French police arrest 11 al-Qaida suspects

French counterterrorism police arrested 11 suspects as part of efforts aimed at dismantling an alleged al-Qaida-linked recruiting network to send radical Islamic fighters to Iraq, police officials said Wednesday.

Nine suspects were detained in and near the southern city of Toulouse before dawn Wednesday, following the arrest of two others late Tuesday at Paris' Orly airport who had been sent home by Syrian authorities, police said.

The suspects were mostly in their 20s, police said. Two had sought to enter Iraq through neighboring Syria, but were detained by police there and remanded into French custody, police said.

No weapons were found in the arrests. An investigation was continuing.

As part of the probe, investigators turned up letters sent to supermarkets in the region near Toulouse that threatened bomb attacks, said a police official on condition of anonymity because of the sensitivity of the matter, the AP said.

The arrests were not officially part of a French judicial investigation into recruiting networks for Iraq opened in 2005, judicial officials said. Police investigators had monitored the suspects for months, according to the Interior Ministry, which first announced the arrests in a statement.
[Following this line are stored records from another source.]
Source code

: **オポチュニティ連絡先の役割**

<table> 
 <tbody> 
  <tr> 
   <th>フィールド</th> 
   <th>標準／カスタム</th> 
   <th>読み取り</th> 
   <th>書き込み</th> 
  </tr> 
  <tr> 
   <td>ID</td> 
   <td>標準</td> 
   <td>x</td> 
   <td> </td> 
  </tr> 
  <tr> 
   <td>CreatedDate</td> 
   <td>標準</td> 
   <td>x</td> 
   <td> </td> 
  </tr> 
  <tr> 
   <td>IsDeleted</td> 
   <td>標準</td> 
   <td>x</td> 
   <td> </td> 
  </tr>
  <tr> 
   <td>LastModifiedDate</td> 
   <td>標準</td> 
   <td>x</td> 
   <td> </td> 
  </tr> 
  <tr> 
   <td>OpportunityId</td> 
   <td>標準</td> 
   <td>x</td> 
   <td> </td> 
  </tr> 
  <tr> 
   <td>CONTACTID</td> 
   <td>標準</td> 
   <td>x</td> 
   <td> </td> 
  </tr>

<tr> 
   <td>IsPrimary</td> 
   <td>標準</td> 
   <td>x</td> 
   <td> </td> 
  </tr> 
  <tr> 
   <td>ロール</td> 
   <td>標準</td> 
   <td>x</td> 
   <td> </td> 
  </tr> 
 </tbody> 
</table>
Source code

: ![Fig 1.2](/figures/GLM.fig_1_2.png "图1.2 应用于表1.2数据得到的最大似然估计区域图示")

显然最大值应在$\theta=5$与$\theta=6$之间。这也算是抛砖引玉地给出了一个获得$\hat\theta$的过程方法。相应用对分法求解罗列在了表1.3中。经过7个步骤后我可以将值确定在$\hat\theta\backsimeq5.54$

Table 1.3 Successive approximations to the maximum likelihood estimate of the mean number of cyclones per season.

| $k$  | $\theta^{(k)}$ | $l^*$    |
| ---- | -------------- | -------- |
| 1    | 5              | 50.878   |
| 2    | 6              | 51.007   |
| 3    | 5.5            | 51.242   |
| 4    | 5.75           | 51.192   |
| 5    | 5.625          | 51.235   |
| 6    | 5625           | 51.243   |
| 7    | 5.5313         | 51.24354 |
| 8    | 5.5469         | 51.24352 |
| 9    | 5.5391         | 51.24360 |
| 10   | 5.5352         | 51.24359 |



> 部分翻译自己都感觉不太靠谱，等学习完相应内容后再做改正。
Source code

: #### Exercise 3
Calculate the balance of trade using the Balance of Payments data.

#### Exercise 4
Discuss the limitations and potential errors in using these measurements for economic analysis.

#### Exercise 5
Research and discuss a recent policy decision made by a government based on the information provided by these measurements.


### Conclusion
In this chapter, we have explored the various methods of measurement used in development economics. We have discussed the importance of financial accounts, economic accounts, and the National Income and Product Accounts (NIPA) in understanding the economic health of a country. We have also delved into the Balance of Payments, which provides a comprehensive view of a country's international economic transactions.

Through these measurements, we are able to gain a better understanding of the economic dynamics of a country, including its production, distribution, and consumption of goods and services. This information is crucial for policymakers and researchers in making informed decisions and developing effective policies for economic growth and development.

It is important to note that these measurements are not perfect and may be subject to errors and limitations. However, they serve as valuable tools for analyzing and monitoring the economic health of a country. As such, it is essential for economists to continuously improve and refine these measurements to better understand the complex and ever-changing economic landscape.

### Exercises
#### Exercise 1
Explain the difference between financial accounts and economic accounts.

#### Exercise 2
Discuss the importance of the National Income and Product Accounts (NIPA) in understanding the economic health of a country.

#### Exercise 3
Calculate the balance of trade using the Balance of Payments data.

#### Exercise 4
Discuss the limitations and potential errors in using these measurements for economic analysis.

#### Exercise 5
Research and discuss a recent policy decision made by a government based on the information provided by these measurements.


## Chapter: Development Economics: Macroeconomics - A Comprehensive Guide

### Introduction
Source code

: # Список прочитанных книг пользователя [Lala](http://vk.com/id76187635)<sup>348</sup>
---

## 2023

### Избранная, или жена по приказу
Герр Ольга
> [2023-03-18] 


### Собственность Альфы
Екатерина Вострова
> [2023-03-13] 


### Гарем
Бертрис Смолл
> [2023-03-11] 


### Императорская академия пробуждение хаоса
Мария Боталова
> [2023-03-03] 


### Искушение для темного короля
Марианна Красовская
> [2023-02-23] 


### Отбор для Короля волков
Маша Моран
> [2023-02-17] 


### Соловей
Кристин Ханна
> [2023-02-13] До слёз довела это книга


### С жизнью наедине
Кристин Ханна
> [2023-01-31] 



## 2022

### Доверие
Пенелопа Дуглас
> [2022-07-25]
The ministry said the nine arrested in southwestern France were all from the region, and were "suspected of having links with the terrorist organization al-Qaida."

Jean-Louis Bruguiere, France's leading anti-terrorism judge, told The Associated Press in an interview Tuesday in New York that Islamic fighters were becoming more radical, and wanted to show their power has not diminished since the Sept. 11, 2001 attacks on the United States.